Ailbhe kept on with the watch, but Caoilte looked over at me, his face gradually showing greater concern. “No wonder you’re terrified about your future, Éilis, when you believe spiritual transformation happens like this:”
In my mind’s eye I suddenly saw an animated picture. A nondescript but imposing looking man, embodying uncertainty and change, pursues a woman through the woods as if hunting her. The woman is terrified that if she is caught, she will lose everything important to her, or end up dismembered in some vague spiritual sense, so she is running for her life.
“I wouldn’t sign up for that myself if there was a choice in the matter,” Caoilte continued, and his eyes glinted with a hint of a smile. “Actually, what is really happening during shifts and transitions is more like this:”

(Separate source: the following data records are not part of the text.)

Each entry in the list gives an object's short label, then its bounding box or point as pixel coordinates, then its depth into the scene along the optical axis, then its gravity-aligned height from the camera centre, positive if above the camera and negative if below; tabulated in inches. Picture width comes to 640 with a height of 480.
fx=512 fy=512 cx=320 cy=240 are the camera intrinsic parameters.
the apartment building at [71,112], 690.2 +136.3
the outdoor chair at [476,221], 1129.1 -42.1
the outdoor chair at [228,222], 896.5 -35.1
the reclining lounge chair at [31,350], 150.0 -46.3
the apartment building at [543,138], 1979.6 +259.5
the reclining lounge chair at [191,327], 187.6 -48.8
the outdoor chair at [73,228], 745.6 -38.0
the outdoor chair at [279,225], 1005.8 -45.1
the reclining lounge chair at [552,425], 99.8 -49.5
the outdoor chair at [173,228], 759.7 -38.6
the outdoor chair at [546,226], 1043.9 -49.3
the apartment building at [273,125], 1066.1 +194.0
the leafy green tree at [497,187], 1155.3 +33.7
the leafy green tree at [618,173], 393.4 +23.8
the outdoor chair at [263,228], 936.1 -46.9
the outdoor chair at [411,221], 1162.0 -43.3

Again, I saw a picture of the same woman out in the woods. Now, she is caught in a vine which has twined around her arms and legs, trapping her. It appears to be on its way to eventually strangling her. There’s the person embodying change, trying to convince the woman to let him cut away and uproot the vine which is threatening her, so she can finally break free and live her life.

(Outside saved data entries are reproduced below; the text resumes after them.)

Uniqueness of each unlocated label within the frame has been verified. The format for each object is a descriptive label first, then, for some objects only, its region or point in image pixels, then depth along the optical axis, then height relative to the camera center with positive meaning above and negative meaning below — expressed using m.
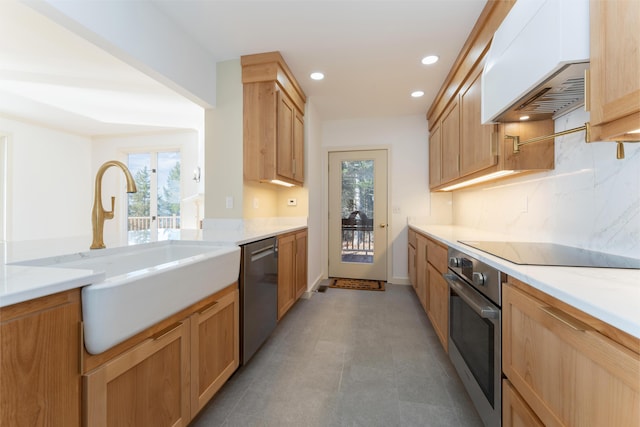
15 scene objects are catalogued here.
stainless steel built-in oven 1.15 -0.61
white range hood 0.99 +0.67
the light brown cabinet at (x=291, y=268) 2.40 -0.56
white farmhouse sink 0.79 -0.27
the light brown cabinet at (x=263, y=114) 2.49 +0.96
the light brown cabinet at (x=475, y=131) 1.69 +0.64
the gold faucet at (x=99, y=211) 1.26 +0.01
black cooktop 1.04 -0.20
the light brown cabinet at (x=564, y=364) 0.59 -0.42
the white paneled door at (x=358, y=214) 4.08 -0.01
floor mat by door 3.71 -1.04
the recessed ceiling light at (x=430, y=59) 2.48 +1.46
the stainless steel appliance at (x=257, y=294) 1.71 -0.58
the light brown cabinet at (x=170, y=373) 0.84 -0.64
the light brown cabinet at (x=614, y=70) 0.76 +0.44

For a split second, my mind stopped racing a mile a minute and I was still, surprised and intrigued by what I was seeing. That was the moment when Caoilte said, quietly, “You are dying to live, Éilis. You’ve been given an understanding which has its origins in fear, but it isn’t true.”
I began to relax somewhat. I unfolded my arms, which I realized I had crossed over me, and undid the tight grip my hands had on each other. I hadn’t even been aware how much my body language was mirroring my emotions. I was able to keep from being defensive for one peaceful moment, and then like a wave with a pattern of its own, the fear returned.

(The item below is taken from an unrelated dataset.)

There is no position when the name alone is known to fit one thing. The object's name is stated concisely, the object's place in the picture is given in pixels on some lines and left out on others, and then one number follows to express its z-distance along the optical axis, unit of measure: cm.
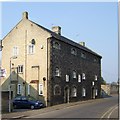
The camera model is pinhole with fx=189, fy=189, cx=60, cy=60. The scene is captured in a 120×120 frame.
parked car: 2008
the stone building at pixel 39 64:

“Nothing is going to happen to you, Éilis,” Caoilte said, reading my thoughts. “Transformation is an integral part of being fully alive. If anyone wishes to speak of death, it is all that is not you that dies. But such a way of putting the process is highly misleading and unnecessarily dramatic. No one explains that what supposedly “dies” were all along illusions and never really existed. People get attached to them, so they think there is something real to dissolve or cut away, but what doesn’t serve a person was never part of them to begin with. In fact holding on is what puts so many people in danger; it is allowing change to happen which keeps you safe and gives you the space to live as your own person.”
I understood, and my panic slowly dissipated into relief, even gratitude. After a while I said, “I want to really live. So, what happens now?”
Since I’ve gained this different perspective on what transformation means, I wonder why broad statements such as “you will die to who you were” aren’t discussed in a more careful, precise way. It would be healing for a person to realize that even when it feels like all she is familiar with is dissolving around her, she will never cease to recognize that core essential spark of who she is. Just as it seems unnecessarily disingenuous to gloss over the fact that it’s the oppressive government, not “everything” that is falling apart, it seems particularly cruel to devote an extensive amount of time and energy toward descriptions and accounts of dissolution, without making the distinction between the illusions and patterns that unravel and the person’s essential nature which remains the same. That core nature of a person shines even brighter in the world after all that stuff that doesn’t serve her is out of the way. Knowing that, why suggest that anything truly valuable to her could be irreparably lost?
Anyone who is in a position to make a spiritual contribution to the world and chooses to do so has the responsibility to cultivate love, rather than fear. To that end what you say, and how you say it, really does matter. Clarity is just as valuable when conveying spiritual concepts as it is in writing good journalism or constructing good arguments. Change is already daunting in and of itself. Perhaps we might be able to move more gracefully through the transitions that are bound to occur if we transform the way we think of and talk about change.